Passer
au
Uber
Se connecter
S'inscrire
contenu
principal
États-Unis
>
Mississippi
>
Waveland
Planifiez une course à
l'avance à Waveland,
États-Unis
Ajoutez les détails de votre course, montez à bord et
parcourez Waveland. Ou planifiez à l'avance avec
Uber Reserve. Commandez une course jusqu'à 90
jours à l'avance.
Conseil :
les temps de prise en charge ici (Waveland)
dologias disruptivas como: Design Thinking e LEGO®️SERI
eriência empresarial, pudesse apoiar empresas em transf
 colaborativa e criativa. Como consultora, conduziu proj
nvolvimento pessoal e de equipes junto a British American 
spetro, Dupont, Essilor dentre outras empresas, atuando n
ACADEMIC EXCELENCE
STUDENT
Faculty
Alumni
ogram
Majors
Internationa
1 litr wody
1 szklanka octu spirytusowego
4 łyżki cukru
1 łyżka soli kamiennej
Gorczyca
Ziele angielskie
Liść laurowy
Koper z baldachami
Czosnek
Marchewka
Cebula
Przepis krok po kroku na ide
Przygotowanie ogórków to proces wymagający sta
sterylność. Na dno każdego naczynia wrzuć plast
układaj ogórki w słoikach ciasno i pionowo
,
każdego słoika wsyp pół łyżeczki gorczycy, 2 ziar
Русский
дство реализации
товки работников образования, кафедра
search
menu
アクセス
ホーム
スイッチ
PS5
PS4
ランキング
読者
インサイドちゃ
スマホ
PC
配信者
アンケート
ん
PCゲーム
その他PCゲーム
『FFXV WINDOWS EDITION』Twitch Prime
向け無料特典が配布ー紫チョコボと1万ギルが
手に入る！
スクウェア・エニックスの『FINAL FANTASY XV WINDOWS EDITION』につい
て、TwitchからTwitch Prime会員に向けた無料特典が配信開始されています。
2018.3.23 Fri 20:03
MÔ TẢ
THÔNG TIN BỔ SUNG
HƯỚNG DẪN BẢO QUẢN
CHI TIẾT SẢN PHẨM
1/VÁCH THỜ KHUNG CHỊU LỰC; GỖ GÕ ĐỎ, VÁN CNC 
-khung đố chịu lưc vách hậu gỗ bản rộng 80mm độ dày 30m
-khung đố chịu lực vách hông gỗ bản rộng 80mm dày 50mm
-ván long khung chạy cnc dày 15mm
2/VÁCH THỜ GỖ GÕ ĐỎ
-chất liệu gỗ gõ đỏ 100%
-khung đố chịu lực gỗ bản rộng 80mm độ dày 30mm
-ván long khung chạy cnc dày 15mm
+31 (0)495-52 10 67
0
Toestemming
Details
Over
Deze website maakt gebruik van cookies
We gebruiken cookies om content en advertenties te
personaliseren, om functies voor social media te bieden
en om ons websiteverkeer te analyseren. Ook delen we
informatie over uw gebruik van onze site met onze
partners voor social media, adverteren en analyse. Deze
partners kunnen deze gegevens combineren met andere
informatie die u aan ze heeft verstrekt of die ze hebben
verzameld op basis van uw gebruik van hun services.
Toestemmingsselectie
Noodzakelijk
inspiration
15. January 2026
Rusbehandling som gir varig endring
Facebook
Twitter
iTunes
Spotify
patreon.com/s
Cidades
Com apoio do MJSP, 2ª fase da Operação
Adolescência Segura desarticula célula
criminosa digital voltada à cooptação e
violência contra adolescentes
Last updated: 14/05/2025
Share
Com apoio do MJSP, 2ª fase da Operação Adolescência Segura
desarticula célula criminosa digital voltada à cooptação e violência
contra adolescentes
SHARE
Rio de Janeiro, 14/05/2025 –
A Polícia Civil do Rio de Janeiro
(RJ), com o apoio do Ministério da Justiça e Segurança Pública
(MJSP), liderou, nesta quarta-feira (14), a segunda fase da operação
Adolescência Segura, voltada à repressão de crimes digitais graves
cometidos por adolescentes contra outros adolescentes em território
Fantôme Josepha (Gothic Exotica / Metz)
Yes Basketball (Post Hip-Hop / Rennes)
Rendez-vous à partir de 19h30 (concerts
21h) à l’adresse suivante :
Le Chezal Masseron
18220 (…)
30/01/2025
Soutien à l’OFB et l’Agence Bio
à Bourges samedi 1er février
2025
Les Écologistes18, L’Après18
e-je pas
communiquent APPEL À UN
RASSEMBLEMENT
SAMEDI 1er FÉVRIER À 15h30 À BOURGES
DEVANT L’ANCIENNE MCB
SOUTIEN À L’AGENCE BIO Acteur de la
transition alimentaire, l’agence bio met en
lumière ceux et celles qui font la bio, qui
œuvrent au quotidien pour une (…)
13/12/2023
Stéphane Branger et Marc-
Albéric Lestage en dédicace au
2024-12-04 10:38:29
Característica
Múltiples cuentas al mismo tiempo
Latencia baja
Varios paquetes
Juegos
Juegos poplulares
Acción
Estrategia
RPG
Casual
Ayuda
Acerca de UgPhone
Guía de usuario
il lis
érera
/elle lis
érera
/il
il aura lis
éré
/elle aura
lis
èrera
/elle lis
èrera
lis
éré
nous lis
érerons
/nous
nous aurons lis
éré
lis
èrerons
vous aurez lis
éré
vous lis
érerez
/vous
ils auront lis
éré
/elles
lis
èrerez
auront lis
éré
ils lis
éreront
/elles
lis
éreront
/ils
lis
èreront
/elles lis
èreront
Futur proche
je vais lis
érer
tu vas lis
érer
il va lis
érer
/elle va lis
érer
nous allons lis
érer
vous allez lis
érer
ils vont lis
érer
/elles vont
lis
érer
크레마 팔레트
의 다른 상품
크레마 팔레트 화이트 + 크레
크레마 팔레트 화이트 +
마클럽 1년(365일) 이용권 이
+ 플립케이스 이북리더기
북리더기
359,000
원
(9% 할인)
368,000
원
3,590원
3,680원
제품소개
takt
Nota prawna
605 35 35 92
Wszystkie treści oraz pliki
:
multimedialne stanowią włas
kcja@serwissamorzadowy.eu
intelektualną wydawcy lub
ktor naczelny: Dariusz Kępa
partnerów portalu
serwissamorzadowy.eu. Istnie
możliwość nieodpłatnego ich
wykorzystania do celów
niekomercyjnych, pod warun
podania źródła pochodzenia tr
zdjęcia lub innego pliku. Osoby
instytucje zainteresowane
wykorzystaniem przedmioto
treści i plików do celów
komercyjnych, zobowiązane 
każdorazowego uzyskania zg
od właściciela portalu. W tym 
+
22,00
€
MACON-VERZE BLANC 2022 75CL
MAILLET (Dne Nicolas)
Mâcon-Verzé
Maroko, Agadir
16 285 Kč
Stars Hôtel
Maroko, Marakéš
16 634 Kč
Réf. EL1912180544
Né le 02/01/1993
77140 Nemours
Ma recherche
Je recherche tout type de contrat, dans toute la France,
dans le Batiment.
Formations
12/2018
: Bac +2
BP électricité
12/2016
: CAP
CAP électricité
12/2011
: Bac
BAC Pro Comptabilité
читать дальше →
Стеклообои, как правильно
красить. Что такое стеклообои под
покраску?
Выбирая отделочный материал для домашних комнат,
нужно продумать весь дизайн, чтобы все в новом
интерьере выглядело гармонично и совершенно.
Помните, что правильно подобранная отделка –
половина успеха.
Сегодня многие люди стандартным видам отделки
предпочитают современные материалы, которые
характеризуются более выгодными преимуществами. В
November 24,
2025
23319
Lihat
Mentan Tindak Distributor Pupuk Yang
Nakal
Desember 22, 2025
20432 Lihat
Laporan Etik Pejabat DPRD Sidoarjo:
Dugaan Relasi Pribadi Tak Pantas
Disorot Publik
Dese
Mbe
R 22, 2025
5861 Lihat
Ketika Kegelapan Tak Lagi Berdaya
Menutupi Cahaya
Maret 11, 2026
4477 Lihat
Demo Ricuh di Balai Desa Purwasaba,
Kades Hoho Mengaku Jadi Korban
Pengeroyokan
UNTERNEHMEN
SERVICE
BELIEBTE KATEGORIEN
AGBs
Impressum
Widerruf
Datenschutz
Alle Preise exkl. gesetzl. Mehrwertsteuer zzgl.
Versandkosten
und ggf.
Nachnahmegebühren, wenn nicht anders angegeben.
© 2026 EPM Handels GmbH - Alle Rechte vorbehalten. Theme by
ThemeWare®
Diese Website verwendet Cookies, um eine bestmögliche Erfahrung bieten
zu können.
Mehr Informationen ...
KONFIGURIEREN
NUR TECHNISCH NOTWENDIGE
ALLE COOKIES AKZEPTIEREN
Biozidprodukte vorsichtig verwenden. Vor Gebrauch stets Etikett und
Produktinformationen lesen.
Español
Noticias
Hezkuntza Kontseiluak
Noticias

### TO DO
Every line that contains "MJSP" should be copied out of the data.

### REPLY
Com apoio do MJSP, 2ª fase da Operação
Com apoio do MJSP, 2ª fase da Operação Adolescência Segura
(MJSP), liderou, nesta quarta-feira (14), a segunda fase da operação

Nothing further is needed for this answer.